In a recent interview with Global People, INEST Director Wu Yican talked about the work of the institute and the development of the nation's nuclear reactors, as well as their impact on the environment and society.

Wu said the first scientists arrived on the island in 1965 and started to build the base for nuclear research and development. However, it did not gain an official name until Sept. 28, 2011 when an unveiling ceremony was held.

Wu was born in 1964 into a farmers' family in Anhui Province. In 1981, he enrolled in Xi'an Jiaotong University in Shaanxi Province, majoring in nuclear physics. In 1988, he joined the island-based Institute of Plasma Physics under the Chinese Academy of Sciences (CAS) to work on his doctorate.

As head of a series of nuclear projects, Wu and his colleagues worked on early applications of nuclear fusion for many years as well as overcoming nuclear pollution and preventing nuclear proliferation.

"The government has given top priority to nuclear safety, especially since the Fukushima [Japan] nuclear accident," said Wu, who put forward a "sub-critical reactor concept," achieving efficient nuclear waste handling and multiplied nuclear fuel and production capacity at the same time.

As he explained, to achieve long-term, efficient and safe nuclear energy development, three issues are crucial – having sufficient nuclear fuel, guaranteeing nuclear power safety throughout the whole process and nuclear waste disposal.

Wu said the number of the INEST scientific researchers had increased to more than 400, from less than 30 initially, with an average age of 29. In the past three years, they have published more than 200 academic papers, applied for more than 50 national invention patents and won 20 national scientific research prizes.

Speaking of the impact of nuclear radiation on human beings, he said the state had issued strict safety standards. As long as people did not have close contact with radioactive elements, they would not suffer any harm.

Wu gave an example of the Dayawan Nuclear Power Station located in Shenzhen, in south China's Guangdong Province. The amount of radiation absorbed by nearby residents was about 0.01mSv per year, far below the amount of radiation absorbed in a CT check (about 8mSv per exposure), according to calculations by the China General Nuclear Power Group.

"That means the amount of radiation a person will absorb over a span of 800 years near a nuclear power station is equivalent to the level in a single CT check," he said, assuming there is no nuclear leakage.

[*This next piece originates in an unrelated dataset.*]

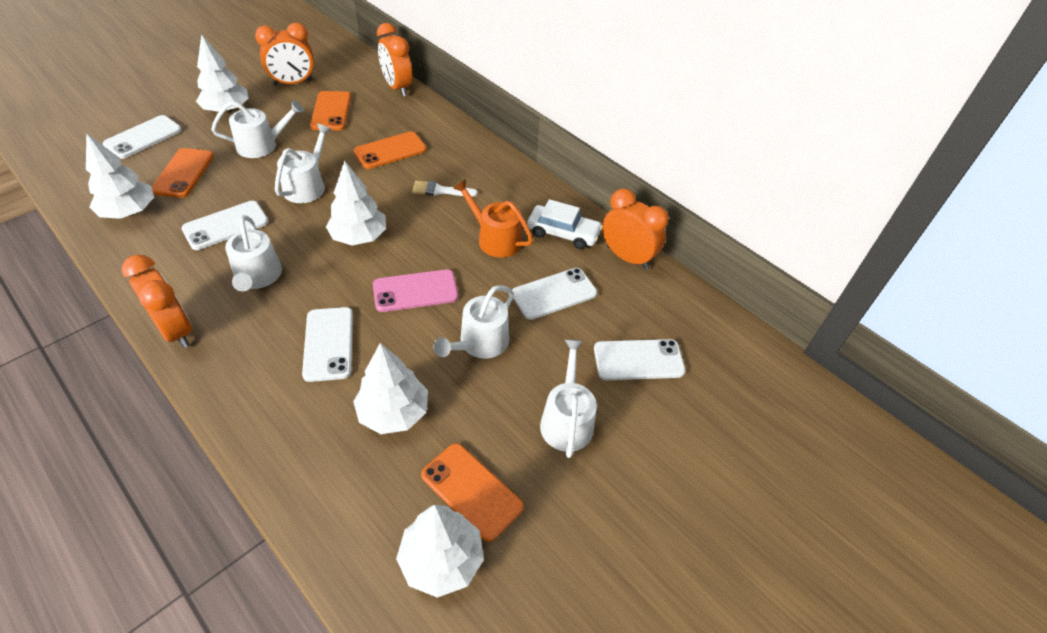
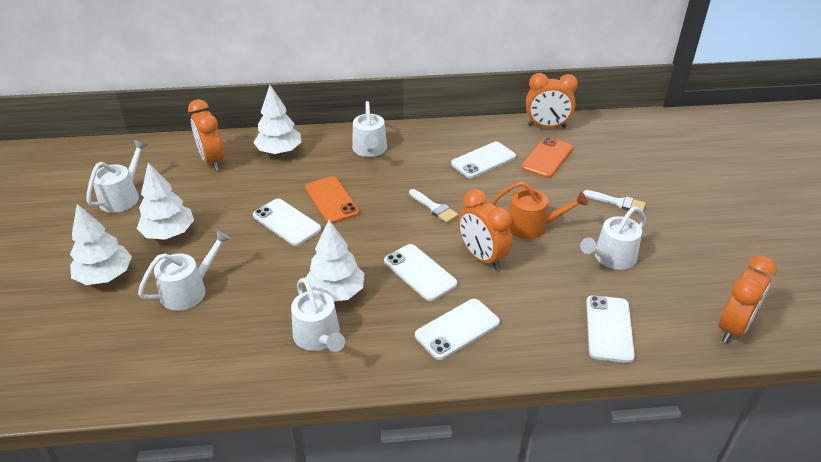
orange phone: [152,148,214,198] [310,91,351,130] [354,131,427,169] [421,443,524,542] = 4 -> [305,176,359,224] [521,137,573,178] = 2
pink phone: [373,269,458,312] = 1 -> none = 0
white brush: [412,181,478,197] = 1 -> [409,189,458,223] [583,190,646,212] = 2
white car: [527,199,603,249] = 1 -> none = 0
white tree: [86,133,154,219] [196,34,249,113] [326,160,386,246] [353,343,428,434] [396,505,484,598] = 5 -> [70,204,132,285] [137,163,194,240] [253,85,302,155] [306,220,364,301] = 4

Nuclear power is important, as the nation's energy supply cannot keep up with economic development. "Coal causes carbon dioxide and smog. Windmills and solar panels also produce pollution, and their low energy density is not suitable for large-scale industrial applications. So far, only nuclear energy offers large scale development."

Currently, more than 30 countries have developed nuclear energy, with the number of nuclear reactors reaching 400 in the past 70 years. There have only been three major nuclear accidents during this period – Three-Mile Island in the United States in July 1979, Chernobyl in the former Soviet Union in April 1986, and Fukushima in Japan in March 2011.

Compared with the Dayawan facility, the nuclear power station China is about to build will adopt third generation nuclear technology, with a design concept of "non-active safety" – meaning it requires no human input. Once there is an accident, it will automatically shift to safe mode.

Wu also revealed that China is developing fourth generation nuclear technology, placing an even greater emphasis on safety, according to the basic rules. Wu's team calls the technology "inherent safety," stressing sustainable development.

"One of the characteristics of the fourth generation technology is that nuclear waste can be recycled, or it simply has no strong radioactive tailings at all."

There are currently more than 20 nuclear reactors operating in China, and the figure is expected to reach 100 by the year 2020, equaling the United States. "China's nuclear power started late, but our imported nuclear safety facilities and technology are among the best in the world," said Wu.

"China's nuclear facilities have been safe so far. On this basis, we are developing advanced nuclear safety technology with independent property rights," he said, citing the KYIN-II loop - the first multi-functional lead-bismuth comprehensive experimental platform ever built in China.

The platform scale, design parameters and the experimental capabilities of the KYIN-II loop have reached an advanced international level, and its successful research and development is an important milestone for China's nuclear industry, Wu said.

Nuclear safety is also an issue of social education, he went on to explain. "There are less than 1,000 people engaged in nuclear safety education in the country. We hope that more popular science articles in this field will be published, and more related activities can be held, to give people a better understanding of nuclear safety," he added.